Lo ocurrido ha provocado que la comunidad parroquial esté viviendo horas difíciles. Incluso en el pueblo, que decretó un día de luto oficial, se ha sentido mucho la muerte de Paco. «Controlaba la hora y, al pasarse tanto tiempo en la calle, le conocía todo el mundo». Además, se implicaba mucho en todo tipo de causas benéficas. «Era uno de los impulsores, por ejemplo, de un sorteo para recaudar fondos para la investigación contra la enfermedad rara que afectaba a una niña en el pueblo». Se encargaba de ir por los comercios, recogía donativos, vendía papeletas y organizaba la rifa.
Un ministerio en auge
Cesáreo Escarda Bolaños también es sacristán, pero en un pequeño pueblo zamorano, Villanueva del Campo, que a pesar de no superar el millar de habitantes, cuenta con tres templos y con un sacristán para cada uno de ellos.
Se enteró de la muerte de Francisco José Zúñiga por el telediario. Lo sintió, aunque no le conocía, y coincide con Juan Ramón en que es una muerte fortuita. «La labor de sacristán no entraña peligro», asegura este jubilado, antiguo trabajador del campo, que tiene tres hijos, dos de ellos consagrados. Al contrario. Y es un servicio que cada vez cobra más importancia, sobre todo en los pueblos.
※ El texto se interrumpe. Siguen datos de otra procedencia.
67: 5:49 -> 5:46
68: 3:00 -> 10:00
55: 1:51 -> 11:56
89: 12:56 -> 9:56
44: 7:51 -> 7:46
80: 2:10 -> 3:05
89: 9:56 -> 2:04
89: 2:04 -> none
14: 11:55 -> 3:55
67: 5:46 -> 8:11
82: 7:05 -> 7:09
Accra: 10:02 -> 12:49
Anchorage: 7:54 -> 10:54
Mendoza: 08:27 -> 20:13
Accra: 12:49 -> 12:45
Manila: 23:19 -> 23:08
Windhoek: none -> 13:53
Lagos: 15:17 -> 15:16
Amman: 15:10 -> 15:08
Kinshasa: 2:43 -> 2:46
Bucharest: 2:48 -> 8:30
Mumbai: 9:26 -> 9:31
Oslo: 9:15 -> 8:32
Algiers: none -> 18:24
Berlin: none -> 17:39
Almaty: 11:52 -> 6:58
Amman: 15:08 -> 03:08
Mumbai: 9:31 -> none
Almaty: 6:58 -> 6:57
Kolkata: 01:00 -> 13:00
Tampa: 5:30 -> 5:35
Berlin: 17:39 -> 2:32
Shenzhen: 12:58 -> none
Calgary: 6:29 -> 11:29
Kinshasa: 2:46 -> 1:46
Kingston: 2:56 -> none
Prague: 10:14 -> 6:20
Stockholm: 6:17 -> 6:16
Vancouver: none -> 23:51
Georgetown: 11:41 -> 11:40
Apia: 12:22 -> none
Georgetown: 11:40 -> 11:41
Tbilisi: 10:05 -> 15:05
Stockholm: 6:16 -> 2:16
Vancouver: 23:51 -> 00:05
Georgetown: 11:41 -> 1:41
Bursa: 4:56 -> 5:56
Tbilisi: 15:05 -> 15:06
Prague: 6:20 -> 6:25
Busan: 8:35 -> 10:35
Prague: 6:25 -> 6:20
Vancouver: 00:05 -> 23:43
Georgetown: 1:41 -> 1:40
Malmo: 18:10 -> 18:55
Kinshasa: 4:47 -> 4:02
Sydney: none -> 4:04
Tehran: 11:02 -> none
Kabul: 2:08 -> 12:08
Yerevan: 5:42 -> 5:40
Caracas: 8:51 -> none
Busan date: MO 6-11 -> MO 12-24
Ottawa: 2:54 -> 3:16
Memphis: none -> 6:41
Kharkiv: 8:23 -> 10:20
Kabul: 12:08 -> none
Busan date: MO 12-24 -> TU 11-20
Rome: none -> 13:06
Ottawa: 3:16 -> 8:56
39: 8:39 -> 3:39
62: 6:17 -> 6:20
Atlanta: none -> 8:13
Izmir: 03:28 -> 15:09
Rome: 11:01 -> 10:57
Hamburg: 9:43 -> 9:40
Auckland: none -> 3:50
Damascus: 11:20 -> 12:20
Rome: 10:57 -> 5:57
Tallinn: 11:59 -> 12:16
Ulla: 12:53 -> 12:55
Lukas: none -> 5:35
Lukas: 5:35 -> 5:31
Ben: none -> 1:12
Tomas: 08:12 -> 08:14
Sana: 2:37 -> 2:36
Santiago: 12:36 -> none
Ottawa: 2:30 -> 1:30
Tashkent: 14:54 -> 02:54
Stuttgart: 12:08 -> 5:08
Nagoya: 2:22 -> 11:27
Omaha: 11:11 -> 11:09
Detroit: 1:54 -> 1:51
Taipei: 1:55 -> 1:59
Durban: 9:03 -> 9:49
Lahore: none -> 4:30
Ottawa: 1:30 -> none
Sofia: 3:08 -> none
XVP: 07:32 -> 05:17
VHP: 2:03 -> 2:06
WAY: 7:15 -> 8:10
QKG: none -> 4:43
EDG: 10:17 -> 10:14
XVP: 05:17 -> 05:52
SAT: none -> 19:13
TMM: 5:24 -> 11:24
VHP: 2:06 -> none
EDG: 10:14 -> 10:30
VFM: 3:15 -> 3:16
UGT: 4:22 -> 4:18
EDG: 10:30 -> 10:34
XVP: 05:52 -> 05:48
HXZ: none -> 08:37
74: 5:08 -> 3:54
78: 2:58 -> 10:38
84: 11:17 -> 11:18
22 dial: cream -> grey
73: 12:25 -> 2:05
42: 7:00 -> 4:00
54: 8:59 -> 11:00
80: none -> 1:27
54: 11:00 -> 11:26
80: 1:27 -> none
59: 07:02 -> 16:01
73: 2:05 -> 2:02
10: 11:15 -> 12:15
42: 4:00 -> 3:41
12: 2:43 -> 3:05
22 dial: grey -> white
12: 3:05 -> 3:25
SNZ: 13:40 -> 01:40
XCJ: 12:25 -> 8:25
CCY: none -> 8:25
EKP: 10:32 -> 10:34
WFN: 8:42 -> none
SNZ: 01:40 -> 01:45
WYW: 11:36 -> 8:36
Con el descenso del número de curas, estos cada vez tienen más parroquias que atender, lo que hace fundamental que alguien se encargue de preparar la Misa, abrir el templo o tocar las campanas. «En mi caso, llego al templo media hora antes de cada celebración. Lo primero que tengo que hacer es abrir la puerta, luego saludo a Cristo y después toco las campanas». Avisará otra vez al resto de vecinos cuando falten 15 minutos para empezar la Eucaristía y una tercera vez en el momento de comenzar. «Antes tocaba con una cuerda, pero ahora solo tengo que presionar un interruptor y ya suenan las campanas», explica. El sacerdote llega pocos minutos antes del inicio de la celebración y lo habitual, si no tiene que atender el despacho parroquial, es que se marche nada más terminar. «Antes teníamos un cura que vivía en el pueblo, pero ya hace tiempo que se jubiló y ahora el que tenemos no vive aquí y tiene que atender otros tantos pueblos».
En cualquier caso, Yayo, como se conoce a Cesáreo en el pueblo, ayuda con gusto al sacerdote como sacristán. «Eso me permite tener las llaves de la ermita del Cristo», situada a poco más de 20 metros de su casa, «y puedo ir a visitar al Señor con calma cuando quiero. También cuando viene mi hijo, el sacerdote, le abro la puerta para que pueda celebrar la Misa a diario», concluye.